=== Data provided ===
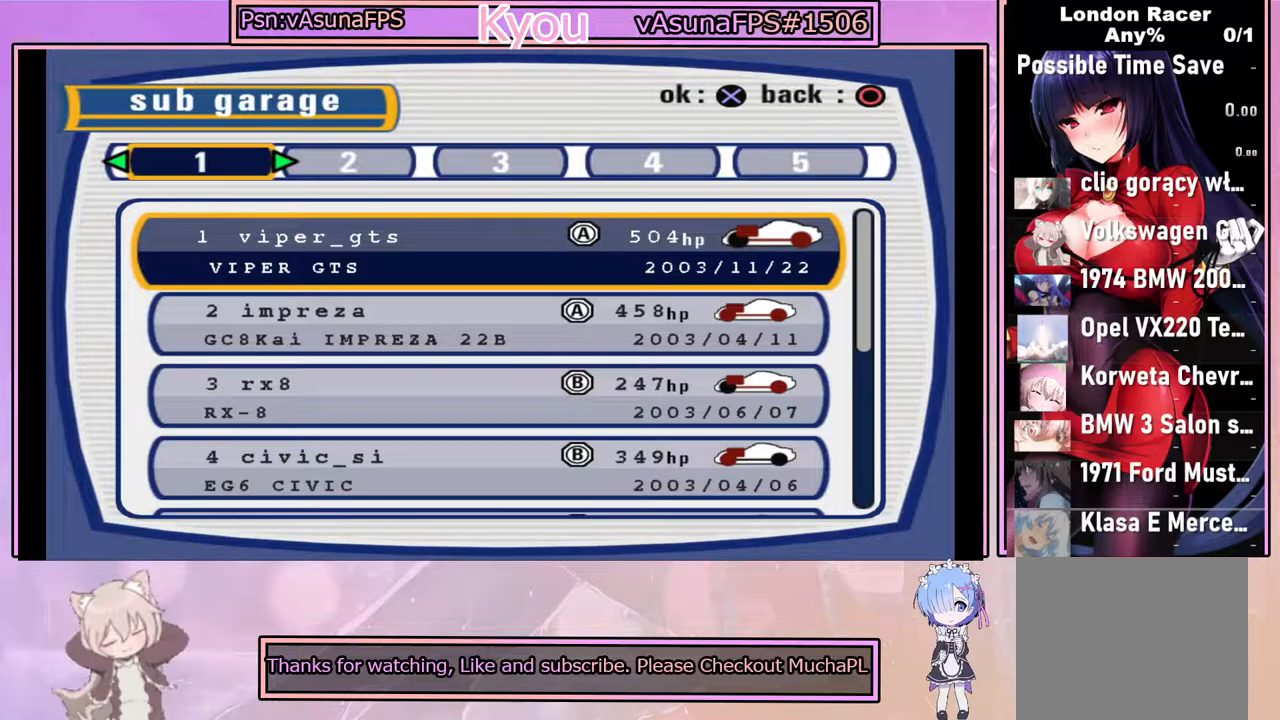
{"buttons": [], "left_stick": "center", "events": [[150, "CIRCLE", "down"], [300, "CIRCLE", "up"]]}
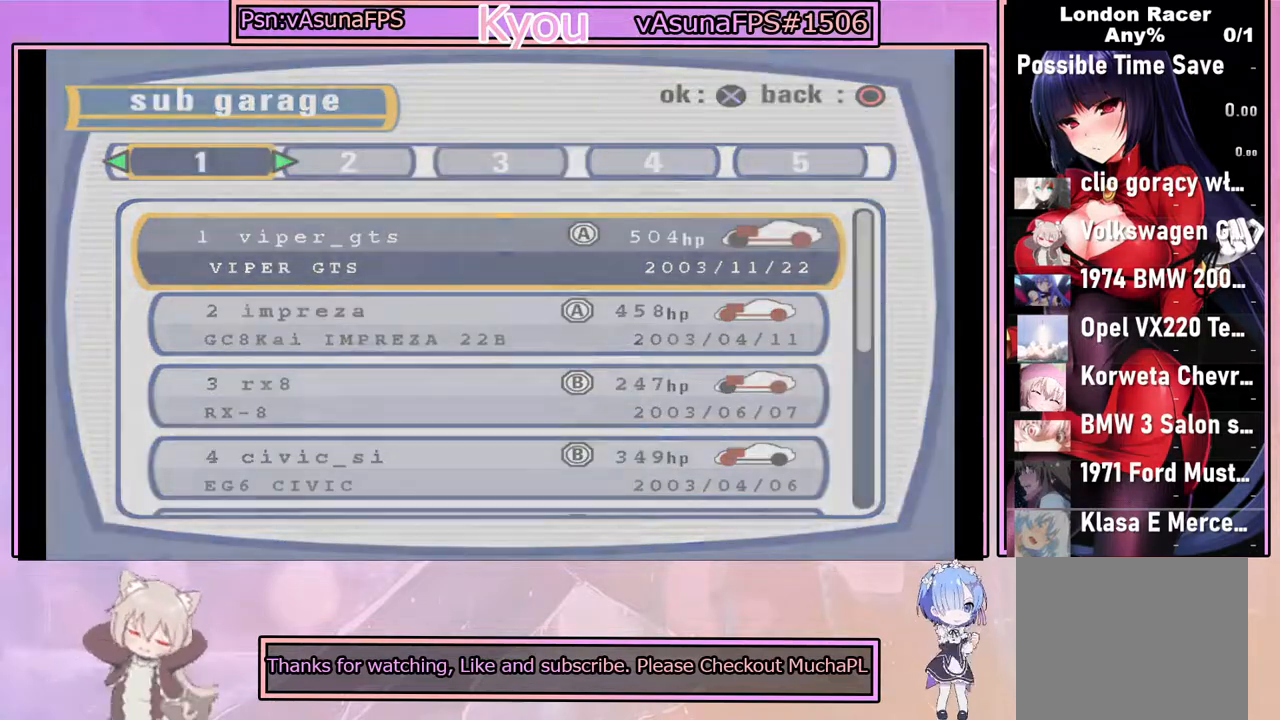
{"buttons": [], "left_stick": "center", "events": []}
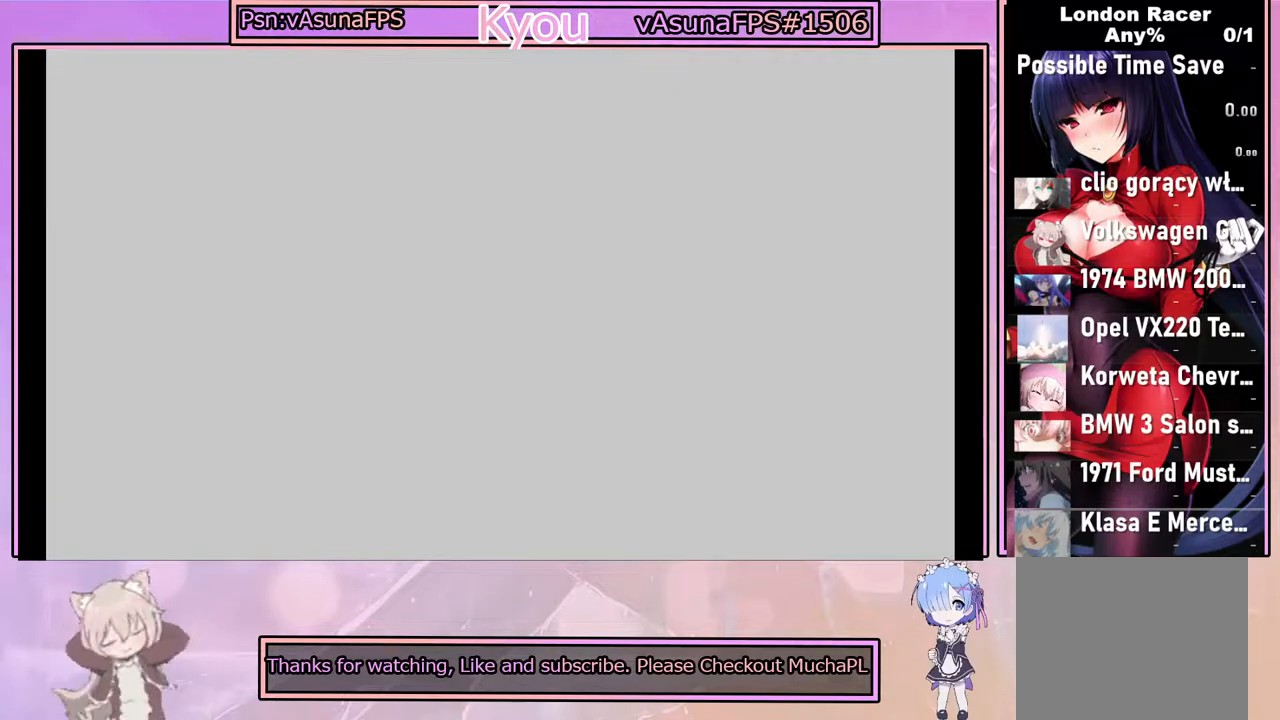
{"buttons": [], "left_stick": "center", "events": []}
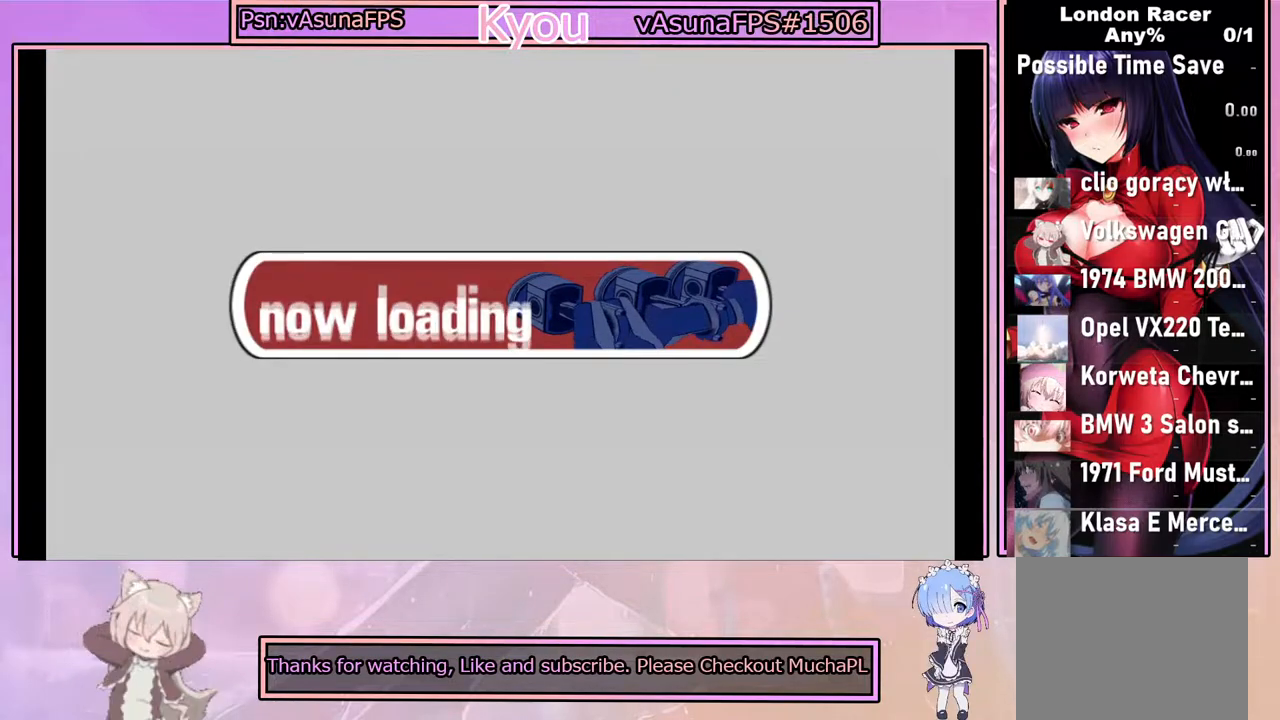
{"buttons": [], "left_stick": "center", "events": []}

=== Action item ===
Write out the material above precisely, leaving each picture behind.

=== Your solution ===
{"buttons": [], "left_stick": "center", "events": [[150, "CIRCLE", "down"], [300, "CIRCLE", "up"]]}
{"buttons": [], "left_stick": "center", "events": []}
{"buttons": [], "left_stick": "center", "events": []}
{"buttons": [], "left_stick": "center", "events": []}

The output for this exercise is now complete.